I went back to the redhead and showed her my own .38, a comparatively delicate little thing that was easy to hold, aim, and even shoot to kill at close quarters.
“You have some interesting choices to make now, Joanne. Choice Number One, you can lie there for the rest of the night and listen to me tell you what a jackass you are. Or Choice Number Two, you can get the hell out of my apartment.”
She ignored me and addressed Dusty instead. “You said you loved me.”
I wanted to kick her. Then Dusty.
“Joanne?” I pressed the barrel of the .38 against her temple hard enough to hurt. But I didn’t pull the hammer back.
She began to cry.
Dusty paced back and forth, muttering “Jesus, Jesus, Jesus.”
How like a man. They went through life raising hell, lying to this woman and that, humping anything that would lie still long enough, then disappearing into the sunset when they got bored. But let a woman cry and they fell to pieces.
“Oh, shut up, Dusty, and let the woman think!” I snapped.
“Jesus. Jesus, Jesus.” But at least he stopped wearing out my carpet.
I let Joanne cry off the adrenalin for a few more minutes, then fetched some tissue out of the bathroom. I even wiped her nose for her.

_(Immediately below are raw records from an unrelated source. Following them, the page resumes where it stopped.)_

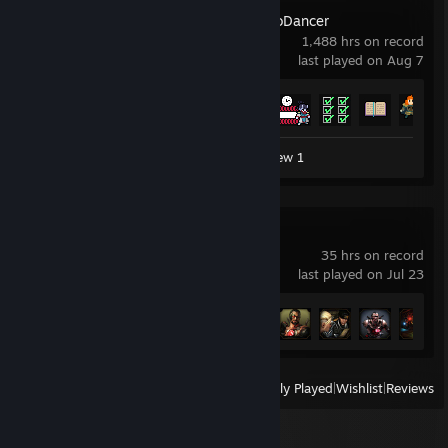
Crypt of the NecroDancer
1,488 hrs on record
last played on Aug 7
Achievement Progress
55 of 61
Workshop Submission 1
Review 1
Mortal Kombat X
35 hrs on record
last played on Jul 23
Achievement Progress
21 of 73
View
All Recently Played
|
Wishlist
|
Reviews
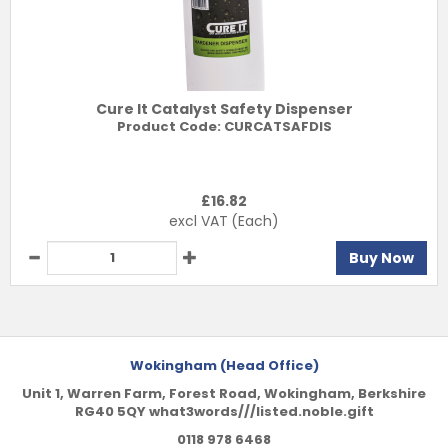
Cure It Catalyst Safety Dispenser
Product Code:
CURCATSAFDIS
£
16.82
excl VAT
(Each)
Buy Now
Wokingham (Head Office)
Unit 1, Warren Farm, Forest Road, Wokingham, Berkshire
RG40 5QY what3words///listed.noble.gift
0118 978 6468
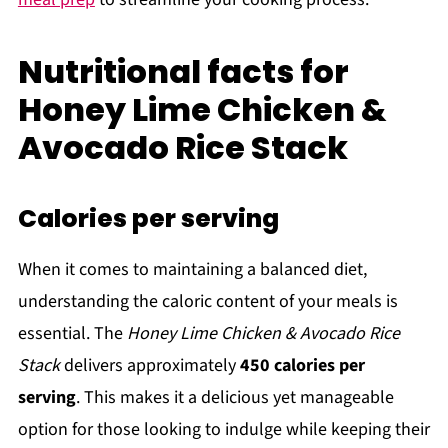
Nutritional facts for
Honey Lime Chicken &
Avocado Rice Stack
Calories per serving
When it comes to maintaining a balanced diet,
understanding the caloric content of your meals is
essential. The
Honey Lime Chicken & Avocado Rice
Stack
delivers approximately
450 calories per
serving
. This makes it a delicious yet manageable
option for those looking to indulge while keeping their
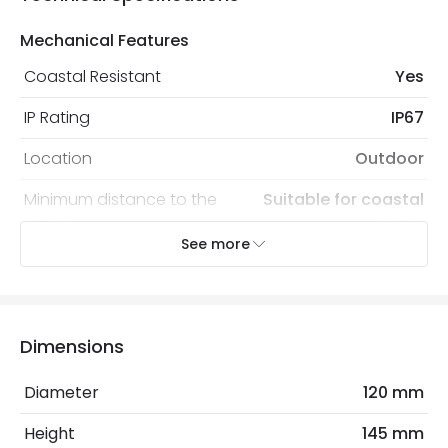
Mechanical Features
Coastal Resistant
Yes
IP Rating
IP67
Location
Outdoor
Minimum distance to the
Suitable for coastal
coast
areas
See more
Recommended Bulb
LED GU10 Bulb
Electrical Features
Dimensions
Light Source
GU10 Bulb
Diameter
120 mm
Max Wattage
10 W
Height
145 mm
No. Of Lights
1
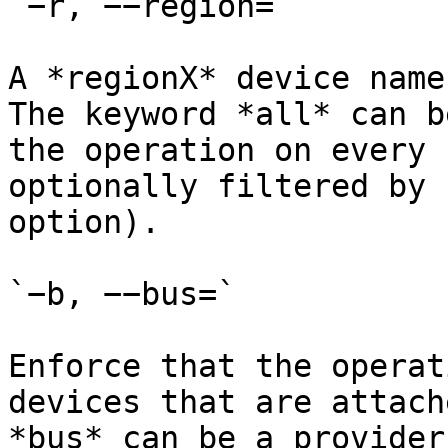
`−r, −−region=`

A *regionX* device name
The keyword *all* can b
the operation on every 
optionally filtered by 
option).

`−b, −−bus=`

Enforce that the operat
devices that are attach
*bus* can be a provider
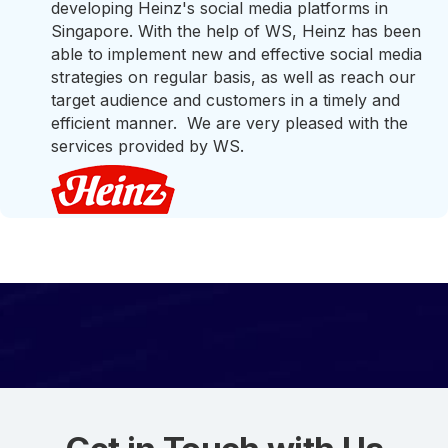
developing Heinz's social media platforms in
Singapore. With the help of WS, Heinz has been
able to implement new and effective social media
strategies on regular basis, as well as reach our
target audience and customers in a timely and
efficient manner. We are very pleased with the
services provided by WS.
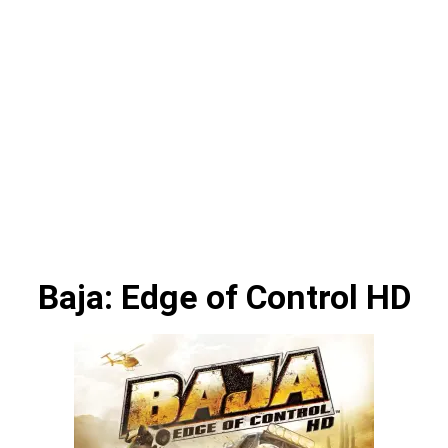
Baja: Edge of Control HD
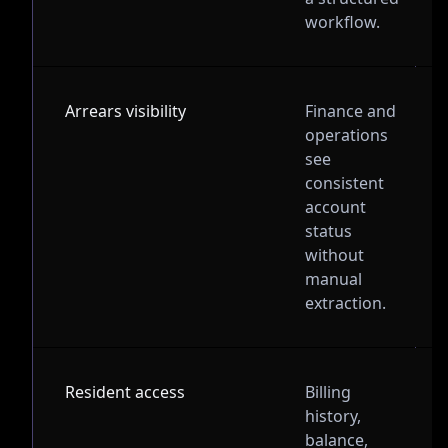
workflow.
Arrears visibility
Finance and
operations
see
consistent
account
status
without
manual
extraction.
Resident access
Billing
history,
balance,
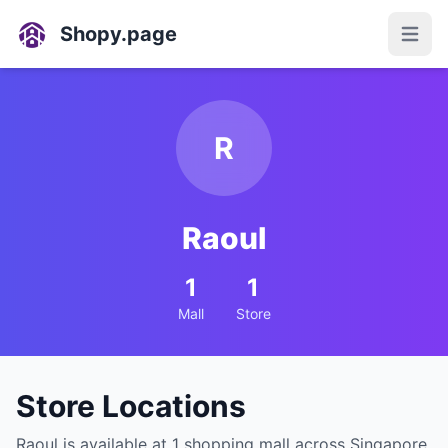
Shopy.page
Open
R
Raoul
1
1
Mall
Store
Store Locations
Raoul is available at 1 shopping mall across Singapore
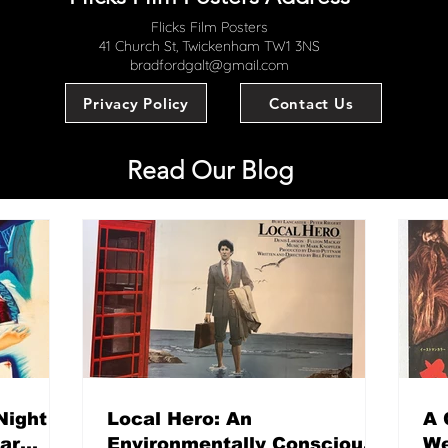
Flicks Film Posters
41 Church St, Twickenham TW1 3NS
bradfordgalt@gmail.com
Privacy Policy
Contact Us
Read Our Blog
Night
Local Hero: An
A 
mar
Environmentally Conscious
We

“Now, if it were me, Joanne, I’d get the hell out of here,” I told her. “Then I’d drive down to Sky Harbor Airport and hop the next plane back to Manhattan where they don’t have two-timing cowboys and big guns aren’t so easy to buy.”
Her face sagged in resignation. “All right. Let me up and I’ll leave.”
“Good. Then I won’t have to shoot you.” I backed up but kept my .38 at the ready. “Dusty. You do the honors.”
“Lena, I think.…”
“That’s a refreshing change. Go ahead and untie her, okay? Then usher her out the door. You can leave, too.”
“But, Lena.…”
I swung the .38 toward him. “I’m not feeling romantic right now.”
“Jesus, Jesus, Jesus.”
He did as he was told and shortly thereafter, I was left alone staring glumly at my ruined wall and cursing my therapist. I wanted my paranoia back. At least paranoids kept their doors locked, even while their no-good boyfriends were visiting.